I made a shoe rack with square rods. My mother didn't like the round rods they sold because the shoes fell off. She also wanted holes at the ends for more air circulation -- I was going to make them the shape of shoes -- but she didn't get the holes. She used it for 39 years and since then I've used it. (Sort of. I store shoes on it and wear the same shoes every day.) The one part that required skill, getting the S-curve at the top of each end to match, I was going to make the S-curve in between the two pieces with a jig saw so that they came out the same. Instead of telling me to do it, he got impatient, cut the pieces along a diagonal, put one on top of the other, and cut both curves at the same time with a band saw.

In print shop everyone had to bring in a recipe (from his mother) and we set the type and printed enough for iirc everyone taking print shop that year, so we got a set of 3x5 cards with recipes to take home.

I was going to make a center punch, but I only got the knurling half-way done, and none of the tapering. I'm sure I still have it. I use it as a drift sometimes.

Oh yeah, senior year of HS, instead of taking 4th year Latin, Virgil, I took auto-shop. Somehow I ended up on the best team. One guy actually had maybe a hotrod, or maybe his father had a service station, and the other guy seemed pretty smart too. Was going to be a chef. We took apart an engine, but if we ever got it back together I don't know for sure. Seniors got out of school a week or two early.

Reply to
micky

A friend bought a new townhouse in suburband DC, the Virginia side near Dulles Airport, and the first winter a pipe in the kitchen froze and burst. It was in an outside wall and the insulation was on the wrong side of it.

It's a lot like an ice cube, but long and thin.

Reply to
micky

You're right. I didn't even think at the understanding level. My early experience involved repair usually. When the car overheats because the phenolic impeller in the water pump detached from the shaft you learn about cooling systems to say nothing of Chrysler's decision to use a plastic impeller. Chrysler product also taught you not all threads a right handed.

I'd guess the average high school kid knows as much about how a car works as how their iPhone does. It's all magic.

Reply to
rbowman

Those are those things that lead to burning the house down when you slither into the crawl space with a propane torch.

SoCal isn't exempt. I forget which year it was but driving east from LA I saw all the irrigation pipes at Rancho Cucamonga had turned into ice sculpture. Even at Vegas the fountains were frozen.

Reply to
rbowman

And don't buy the cheap Harbor Freight open ends no matter how pretty they are. I broke one on a drain plug.

An important lesson. We have two elderly Dodge vehicles.

__RAW DATA__:
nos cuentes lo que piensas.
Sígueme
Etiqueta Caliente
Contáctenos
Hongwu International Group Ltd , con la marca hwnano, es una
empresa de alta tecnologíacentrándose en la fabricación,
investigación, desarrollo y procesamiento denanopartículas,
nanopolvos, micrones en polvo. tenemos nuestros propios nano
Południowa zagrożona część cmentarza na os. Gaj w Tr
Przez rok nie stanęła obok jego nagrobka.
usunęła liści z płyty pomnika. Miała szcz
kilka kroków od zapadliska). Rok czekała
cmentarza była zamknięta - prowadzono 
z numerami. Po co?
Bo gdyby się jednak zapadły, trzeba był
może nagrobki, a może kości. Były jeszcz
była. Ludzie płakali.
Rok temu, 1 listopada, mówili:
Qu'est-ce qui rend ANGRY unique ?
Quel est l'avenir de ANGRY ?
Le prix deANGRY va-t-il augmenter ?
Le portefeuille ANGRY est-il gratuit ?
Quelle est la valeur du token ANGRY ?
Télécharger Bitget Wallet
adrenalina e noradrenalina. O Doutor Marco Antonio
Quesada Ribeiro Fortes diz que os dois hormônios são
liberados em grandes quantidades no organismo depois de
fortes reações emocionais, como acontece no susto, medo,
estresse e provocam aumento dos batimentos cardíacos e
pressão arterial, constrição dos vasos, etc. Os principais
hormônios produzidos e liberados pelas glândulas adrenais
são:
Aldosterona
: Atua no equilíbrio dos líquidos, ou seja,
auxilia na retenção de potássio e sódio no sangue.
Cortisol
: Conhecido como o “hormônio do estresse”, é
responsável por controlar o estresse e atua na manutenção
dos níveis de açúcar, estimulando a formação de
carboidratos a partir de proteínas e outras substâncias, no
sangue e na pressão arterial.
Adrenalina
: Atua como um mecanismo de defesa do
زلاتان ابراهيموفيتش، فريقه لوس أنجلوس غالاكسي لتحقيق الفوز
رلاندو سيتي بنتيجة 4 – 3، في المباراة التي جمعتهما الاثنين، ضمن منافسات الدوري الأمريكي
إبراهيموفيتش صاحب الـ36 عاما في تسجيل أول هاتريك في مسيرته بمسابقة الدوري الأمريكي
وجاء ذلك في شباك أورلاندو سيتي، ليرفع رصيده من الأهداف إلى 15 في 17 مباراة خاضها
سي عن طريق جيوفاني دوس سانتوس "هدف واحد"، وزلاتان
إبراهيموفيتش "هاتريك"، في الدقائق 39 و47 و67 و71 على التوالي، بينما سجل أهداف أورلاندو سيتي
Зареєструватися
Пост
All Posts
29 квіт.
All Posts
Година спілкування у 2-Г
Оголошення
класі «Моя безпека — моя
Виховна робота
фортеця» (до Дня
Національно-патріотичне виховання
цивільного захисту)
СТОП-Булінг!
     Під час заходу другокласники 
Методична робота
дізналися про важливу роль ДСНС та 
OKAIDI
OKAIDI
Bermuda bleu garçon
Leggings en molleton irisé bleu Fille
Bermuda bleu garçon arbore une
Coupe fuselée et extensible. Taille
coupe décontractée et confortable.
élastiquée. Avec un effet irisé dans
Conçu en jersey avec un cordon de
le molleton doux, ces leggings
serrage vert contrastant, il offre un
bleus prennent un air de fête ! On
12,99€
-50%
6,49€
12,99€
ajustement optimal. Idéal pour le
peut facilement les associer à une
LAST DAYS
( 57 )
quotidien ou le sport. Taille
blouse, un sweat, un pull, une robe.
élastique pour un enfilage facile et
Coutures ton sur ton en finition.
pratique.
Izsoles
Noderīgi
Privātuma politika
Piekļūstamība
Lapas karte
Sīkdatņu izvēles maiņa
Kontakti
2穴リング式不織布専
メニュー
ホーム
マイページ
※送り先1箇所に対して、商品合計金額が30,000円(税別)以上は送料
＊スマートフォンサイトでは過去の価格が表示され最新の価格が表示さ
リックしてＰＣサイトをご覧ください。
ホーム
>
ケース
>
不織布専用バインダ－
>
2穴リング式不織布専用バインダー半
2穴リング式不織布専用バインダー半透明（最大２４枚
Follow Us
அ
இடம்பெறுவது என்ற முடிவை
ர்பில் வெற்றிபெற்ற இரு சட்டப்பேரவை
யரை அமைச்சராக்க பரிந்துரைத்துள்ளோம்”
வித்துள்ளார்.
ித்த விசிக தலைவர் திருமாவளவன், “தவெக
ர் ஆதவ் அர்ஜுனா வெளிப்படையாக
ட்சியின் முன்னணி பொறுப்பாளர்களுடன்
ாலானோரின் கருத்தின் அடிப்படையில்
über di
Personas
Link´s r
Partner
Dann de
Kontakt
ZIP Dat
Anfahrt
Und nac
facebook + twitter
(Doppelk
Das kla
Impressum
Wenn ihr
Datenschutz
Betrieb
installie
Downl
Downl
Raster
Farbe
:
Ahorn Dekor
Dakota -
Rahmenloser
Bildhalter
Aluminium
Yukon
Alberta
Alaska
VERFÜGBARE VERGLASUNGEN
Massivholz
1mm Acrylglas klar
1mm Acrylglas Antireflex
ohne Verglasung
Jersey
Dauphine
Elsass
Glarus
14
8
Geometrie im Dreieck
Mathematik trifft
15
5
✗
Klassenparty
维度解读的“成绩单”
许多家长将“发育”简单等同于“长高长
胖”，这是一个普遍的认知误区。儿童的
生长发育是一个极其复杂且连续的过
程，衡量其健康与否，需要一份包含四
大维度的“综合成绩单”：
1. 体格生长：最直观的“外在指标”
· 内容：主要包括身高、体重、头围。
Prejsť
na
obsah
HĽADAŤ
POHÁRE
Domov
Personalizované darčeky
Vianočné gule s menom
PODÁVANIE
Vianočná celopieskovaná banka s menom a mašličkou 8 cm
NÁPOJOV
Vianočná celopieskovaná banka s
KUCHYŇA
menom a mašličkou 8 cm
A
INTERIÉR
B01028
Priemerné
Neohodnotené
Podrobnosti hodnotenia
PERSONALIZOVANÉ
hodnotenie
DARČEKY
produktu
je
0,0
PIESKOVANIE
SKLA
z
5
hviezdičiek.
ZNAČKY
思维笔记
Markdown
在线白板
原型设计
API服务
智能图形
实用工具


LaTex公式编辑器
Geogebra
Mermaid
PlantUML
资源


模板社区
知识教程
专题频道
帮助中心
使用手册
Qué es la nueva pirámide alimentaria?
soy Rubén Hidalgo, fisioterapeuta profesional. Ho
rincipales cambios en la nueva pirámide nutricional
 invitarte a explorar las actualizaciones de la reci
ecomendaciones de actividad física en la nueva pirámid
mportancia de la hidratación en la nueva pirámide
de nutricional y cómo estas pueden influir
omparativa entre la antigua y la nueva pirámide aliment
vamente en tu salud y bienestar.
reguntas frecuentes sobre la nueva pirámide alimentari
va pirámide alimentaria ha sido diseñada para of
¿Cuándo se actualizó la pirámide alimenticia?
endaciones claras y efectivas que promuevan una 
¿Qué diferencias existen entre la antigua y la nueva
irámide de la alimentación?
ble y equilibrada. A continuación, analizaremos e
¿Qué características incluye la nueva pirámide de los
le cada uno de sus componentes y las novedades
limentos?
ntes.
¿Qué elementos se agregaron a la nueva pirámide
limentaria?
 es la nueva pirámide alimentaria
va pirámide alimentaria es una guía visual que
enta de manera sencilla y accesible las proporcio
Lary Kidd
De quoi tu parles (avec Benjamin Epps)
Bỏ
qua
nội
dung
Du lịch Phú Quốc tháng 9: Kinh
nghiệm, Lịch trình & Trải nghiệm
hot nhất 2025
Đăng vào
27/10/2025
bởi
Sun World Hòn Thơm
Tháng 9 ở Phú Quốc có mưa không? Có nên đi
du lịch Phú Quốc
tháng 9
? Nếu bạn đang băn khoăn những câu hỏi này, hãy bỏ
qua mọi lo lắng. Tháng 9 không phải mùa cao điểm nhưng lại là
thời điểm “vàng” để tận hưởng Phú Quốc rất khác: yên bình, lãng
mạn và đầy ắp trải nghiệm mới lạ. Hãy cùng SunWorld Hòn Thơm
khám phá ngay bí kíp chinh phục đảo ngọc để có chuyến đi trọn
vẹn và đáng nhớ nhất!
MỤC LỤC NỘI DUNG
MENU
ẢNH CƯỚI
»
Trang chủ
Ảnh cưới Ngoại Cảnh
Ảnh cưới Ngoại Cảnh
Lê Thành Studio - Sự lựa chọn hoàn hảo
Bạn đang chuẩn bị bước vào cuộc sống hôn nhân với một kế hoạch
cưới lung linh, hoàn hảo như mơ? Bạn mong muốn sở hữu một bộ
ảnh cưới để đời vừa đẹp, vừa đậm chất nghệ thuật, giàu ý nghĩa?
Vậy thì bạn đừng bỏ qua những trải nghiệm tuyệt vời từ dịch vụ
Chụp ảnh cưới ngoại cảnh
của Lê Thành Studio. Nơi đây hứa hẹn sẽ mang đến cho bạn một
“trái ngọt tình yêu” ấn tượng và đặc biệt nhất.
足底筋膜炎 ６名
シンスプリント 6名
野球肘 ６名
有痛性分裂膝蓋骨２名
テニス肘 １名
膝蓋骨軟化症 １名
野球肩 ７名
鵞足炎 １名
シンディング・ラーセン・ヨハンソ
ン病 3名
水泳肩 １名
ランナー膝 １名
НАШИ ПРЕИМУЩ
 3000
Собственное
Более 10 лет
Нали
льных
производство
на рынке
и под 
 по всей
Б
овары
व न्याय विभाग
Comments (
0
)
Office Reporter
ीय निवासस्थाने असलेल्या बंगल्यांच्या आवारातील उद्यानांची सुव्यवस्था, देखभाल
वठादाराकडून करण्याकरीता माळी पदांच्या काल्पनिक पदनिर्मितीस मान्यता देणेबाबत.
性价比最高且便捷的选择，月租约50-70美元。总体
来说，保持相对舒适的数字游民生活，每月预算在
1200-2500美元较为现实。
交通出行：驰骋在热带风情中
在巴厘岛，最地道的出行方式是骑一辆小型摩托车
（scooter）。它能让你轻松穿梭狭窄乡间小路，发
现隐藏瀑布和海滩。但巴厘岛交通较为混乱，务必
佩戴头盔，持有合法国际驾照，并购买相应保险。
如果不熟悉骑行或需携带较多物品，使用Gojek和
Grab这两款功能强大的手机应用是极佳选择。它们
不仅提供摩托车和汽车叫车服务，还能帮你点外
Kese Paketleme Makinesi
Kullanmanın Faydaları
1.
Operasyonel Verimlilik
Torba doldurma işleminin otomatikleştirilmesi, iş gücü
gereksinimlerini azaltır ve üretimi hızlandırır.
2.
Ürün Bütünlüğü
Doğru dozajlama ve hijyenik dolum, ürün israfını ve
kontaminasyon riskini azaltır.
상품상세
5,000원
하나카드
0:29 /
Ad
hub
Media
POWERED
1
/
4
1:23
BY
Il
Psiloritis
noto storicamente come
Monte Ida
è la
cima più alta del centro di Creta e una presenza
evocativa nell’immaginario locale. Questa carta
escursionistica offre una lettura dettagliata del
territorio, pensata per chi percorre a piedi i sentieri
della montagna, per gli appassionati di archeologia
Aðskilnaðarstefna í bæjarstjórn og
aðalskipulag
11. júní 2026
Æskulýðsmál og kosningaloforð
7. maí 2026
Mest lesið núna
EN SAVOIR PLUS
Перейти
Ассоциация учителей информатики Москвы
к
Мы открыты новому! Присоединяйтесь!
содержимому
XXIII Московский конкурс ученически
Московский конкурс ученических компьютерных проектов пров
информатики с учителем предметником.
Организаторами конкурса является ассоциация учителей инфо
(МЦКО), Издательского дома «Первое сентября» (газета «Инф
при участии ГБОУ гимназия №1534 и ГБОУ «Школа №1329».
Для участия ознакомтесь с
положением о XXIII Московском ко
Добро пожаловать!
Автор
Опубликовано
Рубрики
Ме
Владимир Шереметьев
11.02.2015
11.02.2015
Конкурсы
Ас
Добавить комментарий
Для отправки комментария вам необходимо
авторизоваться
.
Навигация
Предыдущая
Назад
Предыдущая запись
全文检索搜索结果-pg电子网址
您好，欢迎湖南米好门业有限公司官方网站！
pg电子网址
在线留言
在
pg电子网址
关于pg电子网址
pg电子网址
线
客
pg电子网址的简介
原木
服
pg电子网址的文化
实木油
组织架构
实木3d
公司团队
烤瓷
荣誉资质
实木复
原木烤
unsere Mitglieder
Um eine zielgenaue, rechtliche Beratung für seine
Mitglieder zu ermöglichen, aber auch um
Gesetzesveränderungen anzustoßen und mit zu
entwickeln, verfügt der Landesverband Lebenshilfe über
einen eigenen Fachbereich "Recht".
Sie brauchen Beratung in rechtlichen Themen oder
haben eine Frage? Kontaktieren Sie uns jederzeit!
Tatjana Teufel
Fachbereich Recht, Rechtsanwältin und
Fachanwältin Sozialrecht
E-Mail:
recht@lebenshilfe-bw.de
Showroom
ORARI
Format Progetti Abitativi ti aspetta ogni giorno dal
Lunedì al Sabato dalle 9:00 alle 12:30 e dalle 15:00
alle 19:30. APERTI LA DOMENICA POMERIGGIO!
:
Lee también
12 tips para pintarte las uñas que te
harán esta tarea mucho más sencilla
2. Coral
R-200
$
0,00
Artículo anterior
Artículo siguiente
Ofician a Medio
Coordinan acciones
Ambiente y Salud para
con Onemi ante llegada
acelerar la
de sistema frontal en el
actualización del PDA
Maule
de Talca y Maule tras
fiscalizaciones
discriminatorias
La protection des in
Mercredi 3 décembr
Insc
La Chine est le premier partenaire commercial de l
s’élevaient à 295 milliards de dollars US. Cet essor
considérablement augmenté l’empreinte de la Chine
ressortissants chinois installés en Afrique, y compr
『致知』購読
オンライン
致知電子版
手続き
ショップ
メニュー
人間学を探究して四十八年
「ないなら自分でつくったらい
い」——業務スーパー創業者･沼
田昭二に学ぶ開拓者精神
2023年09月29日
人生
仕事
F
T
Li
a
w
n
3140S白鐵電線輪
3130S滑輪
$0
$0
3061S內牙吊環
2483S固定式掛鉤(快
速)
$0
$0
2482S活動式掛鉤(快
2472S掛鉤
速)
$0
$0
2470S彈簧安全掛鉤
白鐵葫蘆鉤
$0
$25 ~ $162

__PARTS OF THE EXERCISE__:
A – Reproduce the part of the forum thread between "It's a lot like" and "It's all magic.", inclusive.
B – Answer these questions from the forum thread, one per line:
(i) For how many years did the mother use the shoe rack?
(ii) What did the writer take in senior year of high school instead of 4th year Latin?
(iii) What did the writer break a cheap Harbor Freight open end on?

__LIST OF SOLUTIONS__:
A –
It's a lot like an ice cube, but long and thin.

Reply to
micky

You're right. I didn't even think at the understanding level. My early experience involved repair usually. When the car overheats because the phenolic impeller in the water pump detached from the shaft you learn about cooling systems to say nothing of Chrysler's decision to use a plastic impeller. Chrysler product also taught you not all threads a right handed.

I'd guess the average high school kid knows as much about how a car works as how their iPhone does. It's all magic.

B –
(i) 39 years
(ii) Auto-shop
(iii) A drain plug